I've never tried to convert anyone to the music I like of any genre, except maybe here where it might be appreciated. The closest that's ever happened is when I had the famous Stieler portrait of Beethoven as a desktop on my computer at work. A coworker / friend walked by and said, "Ooh! What a mean looking man!" I tried to explain that he was the greatest musician of his time, perhaps the greatest who ever lived, and yet almost completely deaf, never getting to hear his own work, and that the painter merely captured him as a brooding serious artist. She looked at him for a moment, cocked her head to one side and said, "Nah. He's mean," and walked off. I still don't know if she was messing with me.


----------



## brianvds (May 1, 2013)

IBMchicago said:


> After the first movement of Schubert's Seventh, my friend turned to ask me a question (unaware of concert etiquette) and was furious to find me fast asleep.


You did it all wrong. Here's how to go about it:


----------



## Eschbeg (Jul 25, 2012)

Here's an example so silly you might not even believe it's real, so you'll have to trust me: there was one time when a world-class violinist posed as a busker in one of DC's busiest metro stations at one of DC's busiest hours, staking out a position not on the actual platform where people wait for trains but at the chaotic metro entrance in front of the turnstiles, and proceeded to play some Bach unaccompanied sonatas knowing full well that no rush hour commuters would stop to listen. Once the self-fulfilling prophecy was complete, the Washington Post printed an editorial reprimanding people who didn't prioritize classical music over arriving to work on time. I don't get the sense that this social experiment won over a lot converts to our cause.


----------



## brianvds (May 1, 2013)

Eschbeg said:


> Here's an example so silly you might not even believe it's real, so you'll have to trust me: there was one time when a world-class violinist posed as a busker in one of DC's busiest metro stations at one of DC's busiest hours, staking out a position not on the actual platform where people wait for trains but at the chaotic metro entrance in front of the turnstiles, and proceeded to play some Bach unaccompanied sonatas knowing full well that no rush hour commuters would stop to listen. Once the self-fulfilling prophecy was complete, the Washington Post printed an editorial reprimanding people who didn't prioritize classical music over arriving to work on time. I don't get the sense that this social experiment won over a lot converts to our cause.


It was Joshua Bell, and indeed perhaps not really a demonstration of anything. He made something like $30 during his hour or two of playing, and did get one or two enraptured listeners who didn't know who he was but recognized quality playing when they heard it. 

I thought the whole stunt was actually pretty cool, but that one should not read any great life lessons into it. As you point out, we all have lives that are also important.


----------



## Eschbeg (Jul 25, 2012)

brianvds said:


> It was Joshua Bell


Heh... I know. I was being facetious.



brianvds said:


> He made something like $30 during his hour or two of playing, and did get one or two enraptured listeners who didn't know who he was but recognized quality playing when they heard it.

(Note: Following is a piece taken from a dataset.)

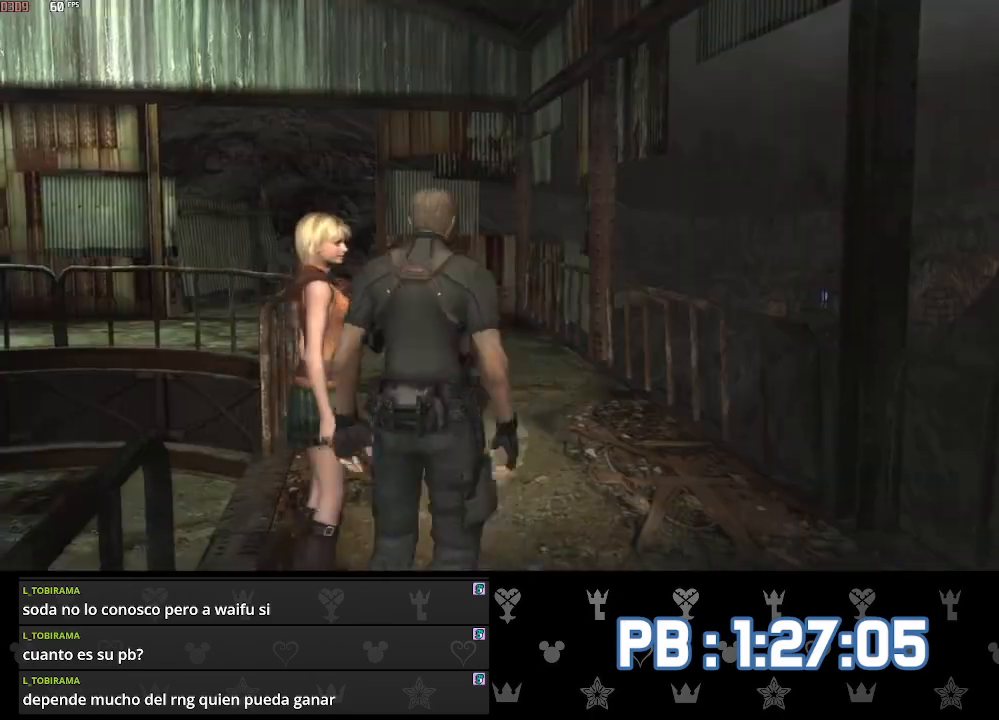
{"buttons": ["DPAD_LEFT"], "left_stick": "up", "right_stick": "center", "events": [[217, "DPAD_LEFT", "down"]]}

As I recall, one woman who stopped recognized him because she had seen him in concert the night before. The article in which it was reported also mentioned that one or two children stopped to listen, and used this fact to prove something about how uncorrupted innocence and great art have a natural affinity, or something like that.


----------



## Manxfeeder (Oct 19, 2010)

Eschbeg said:


> Proceeded to play some Bach unaccompanied sonatas knowing full well that no rush hour commuters would stop to listen. Once the self-fulfilling prophecy was complete, the Washington Post printed an editorial reprimanding people who didn't prioritize classical music over arriving to work on time.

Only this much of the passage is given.